Throughout the financial turmoil of the past year, gold preserved investor wealth and outperformed all other asset classes except bonds. Over the past five years, gold has been the best-performing asset. To understand why this is the case, it is crucial to realize that gold is primarily a monetary asset, and not simply a commodity like copper or zinc.
That's why central banks hold over $792 billion as part of their currency reserves. That's why the turnover of physical bullion in London is over $20 billion a day. That's why precious metals trade on the currency desks of most banks rather than the commodity desks. That's why gold should be compared to other currencies—not commodities.

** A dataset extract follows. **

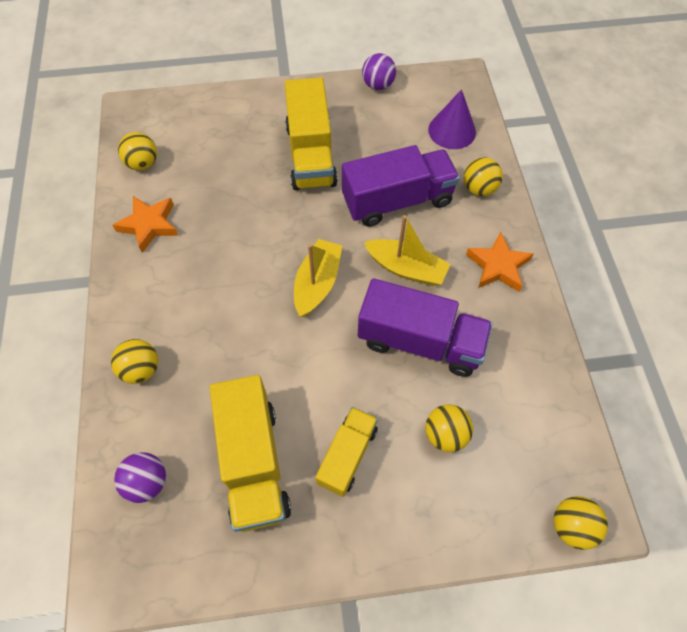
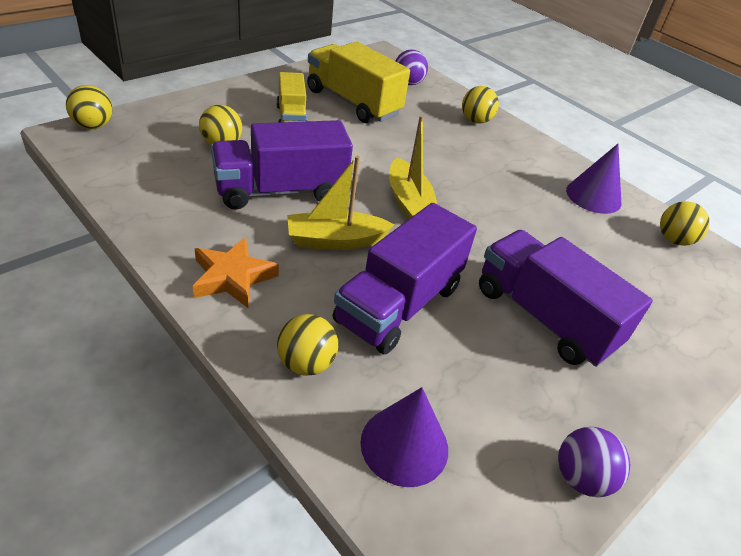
camera: 140 degrees right, 20 degrees down
(149, 225) = (593, 196): orange star -> purple cone
(311, 155) = (544, 317): yellow truck -> purple truck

At an increase of 5% in U.S. dollars for 2008, gold performed extremely well, considering the Dow lost 38%. Gold's performance was somewhat muted in U.S. dollars, largely because of the extraordinary demand for dollars caused by deleveraging.

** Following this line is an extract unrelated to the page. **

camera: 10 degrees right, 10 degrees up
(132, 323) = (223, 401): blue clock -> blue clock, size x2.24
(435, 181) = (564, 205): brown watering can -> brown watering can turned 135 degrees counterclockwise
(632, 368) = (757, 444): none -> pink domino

Gold's performance against other major currencies was even more pronounced. As global equity markets lost between 30%–70%, Gold rose:
- 9% in Euros
- 45% in British Pounds
- 25% in Russian Rubles
- 38% in Brazilian Reals
From the time gold became freely traded in 1971 to 1981, precious metals soared:
- Gold rose 2,300%
- Silver rose 2,400%
- Platinum rose 900%
The exact allocation will vary with each investor. However, Ibbotson Associates recommends 7%–16% just for proper diversification, while Wainwright Economics recommends 18%–47% in order to immunize portfolios against inflation.
To make money in these troubled times, you will need an even higher allocation in precious metals than those recommended by Ibbotson and Wainwright. Furthermore, given our experience in 2008, it is critical that investors hold actual physical bullion and not a paper proxy or derivative. Physical bullion is the only asset that is not someone else's liability.